• **THE PROBLEM**: Write out the part of the SALIA air pollution study text word for word, starting with "In the present" and going on through "ambient air pollutants.".

• **EXERCISE TEXT**:
****************************************

In the present study, we investigated whether the age-related increase of respiratory symptoms and diseases is attenuated by a reduction in exposure to ambient air pollutants using data collected from the SALIA study (the Study on the influence of Air pollution on Lung function, Inflammation and Aging), a prospective cohort of elderly women living in the highly industrialised Ruhr district and in adjacent rural areas in Germany. Chronic respiratory symptoms and lung function were first measured in 1985-1994, when ambient air pollution exposure was high, and follow-up was conducted from 2006 to 2009, when concentrations of ambient air pollutants in the Ruhr district had been considerably reduced. Thus, we were provided with sufficient power to examine whether the changes in prevalence of respiratory symptoms and disease were attenuated by reduction in ambient air pollutants.

****************************************

• **THE DATA**:
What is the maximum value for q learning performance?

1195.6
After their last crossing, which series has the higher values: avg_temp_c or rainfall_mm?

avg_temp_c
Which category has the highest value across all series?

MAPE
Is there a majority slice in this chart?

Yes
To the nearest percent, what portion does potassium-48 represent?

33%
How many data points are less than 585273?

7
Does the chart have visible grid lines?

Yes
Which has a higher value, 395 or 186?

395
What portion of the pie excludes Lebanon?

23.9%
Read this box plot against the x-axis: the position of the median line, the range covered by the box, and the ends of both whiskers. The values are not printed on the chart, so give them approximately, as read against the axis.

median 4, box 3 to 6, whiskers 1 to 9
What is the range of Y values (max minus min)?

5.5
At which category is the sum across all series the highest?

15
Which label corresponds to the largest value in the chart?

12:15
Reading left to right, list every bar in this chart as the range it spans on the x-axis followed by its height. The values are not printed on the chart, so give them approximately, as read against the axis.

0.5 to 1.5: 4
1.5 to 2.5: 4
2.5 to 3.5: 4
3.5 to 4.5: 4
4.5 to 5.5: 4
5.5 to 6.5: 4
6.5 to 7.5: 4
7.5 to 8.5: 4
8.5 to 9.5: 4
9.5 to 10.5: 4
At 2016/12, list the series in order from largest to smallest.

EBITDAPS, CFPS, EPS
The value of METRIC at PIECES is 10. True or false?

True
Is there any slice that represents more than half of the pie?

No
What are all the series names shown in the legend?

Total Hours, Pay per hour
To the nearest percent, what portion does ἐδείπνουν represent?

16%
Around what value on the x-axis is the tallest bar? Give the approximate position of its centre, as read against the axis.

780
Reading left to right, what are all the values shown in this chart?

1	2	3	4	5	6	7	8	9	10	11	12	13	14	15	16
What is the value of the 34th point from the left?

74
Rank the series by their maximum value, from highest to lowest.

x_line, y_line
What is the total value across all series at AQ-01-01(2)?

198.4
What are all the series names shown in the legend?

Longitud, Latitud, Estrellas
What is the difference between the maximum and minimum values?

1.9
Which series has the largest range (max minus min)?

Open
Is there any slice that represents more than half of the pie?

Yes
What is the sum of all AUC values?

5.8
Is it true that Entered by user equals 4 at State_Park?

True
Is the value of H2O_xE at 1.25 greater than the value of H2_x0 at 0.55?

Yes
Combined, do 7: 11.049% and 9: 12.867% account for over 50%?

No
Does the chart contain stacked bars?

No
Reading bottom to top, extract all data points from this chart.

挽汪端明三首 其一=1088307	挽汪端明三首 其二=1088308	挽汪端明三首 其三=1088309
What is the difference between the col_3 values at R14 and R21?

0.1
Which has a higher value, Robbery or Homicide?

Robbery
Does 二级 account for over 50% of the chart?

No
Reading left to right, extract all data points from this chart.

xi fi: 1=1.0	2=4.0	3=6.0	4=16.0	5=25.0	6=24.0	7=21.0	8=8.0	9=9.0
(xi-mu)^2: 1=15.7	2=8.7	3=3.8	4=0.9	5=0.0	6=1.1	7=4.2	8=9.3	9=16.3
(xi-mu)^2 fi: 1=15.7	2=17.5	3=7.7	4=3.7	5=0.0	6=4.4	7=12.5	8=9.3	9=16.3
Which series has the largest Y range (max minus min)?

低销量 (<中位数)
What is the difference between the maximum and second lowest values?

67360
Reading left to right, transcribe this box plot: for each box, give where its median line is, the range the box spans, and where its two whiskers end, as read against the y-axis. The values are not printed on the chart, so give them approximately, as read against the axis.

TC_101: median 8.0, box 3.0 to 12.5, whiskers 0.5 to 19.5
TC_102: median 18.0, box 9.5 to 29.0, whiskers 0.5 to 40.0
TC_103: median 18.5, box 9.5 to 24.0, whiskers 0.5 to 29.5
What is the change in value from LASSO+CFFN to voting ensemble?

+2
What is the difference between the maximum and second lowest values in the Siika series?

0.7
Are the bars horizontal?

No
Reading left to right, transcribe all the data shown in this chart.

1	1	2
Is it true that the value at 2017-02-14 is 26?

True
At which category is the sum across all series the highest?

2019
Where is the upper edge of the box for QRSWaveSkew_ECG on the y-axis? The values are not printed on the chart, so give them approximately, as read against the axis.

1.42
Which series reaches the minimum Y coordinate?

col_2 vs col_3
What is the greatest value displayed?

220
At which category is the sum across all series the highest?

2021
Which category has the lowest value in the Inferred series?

****************************************

• **RESULT FOR THIS EXERCISE**:
In the present study, we investigated whether the age-related increase of respiratory symptoms and diseases is attenuated by a reduction in exposure to ambient air pollutants using data collected from the SALIA study (the Study on the influence of Air pollution on Lung function, Inflammation and Aging), a prospective cohort of elderly women living in the highly industrialised Ruhr district and in adjacent rural areas in Germany. Chronic respiratory symptoms and lung function were first measured in 1985-1994, when ambient air pollution exposure was high, and follow-up was conducted from 2006 to 2009, when concentrations of ambient air pollutants in the Ruhr district had been considerably reduced. Thus, we were provided with sufficient power to examine whether the changes in prevalence of respiratory symptoms and disease were attenuated by reduction in ambient air pollutants.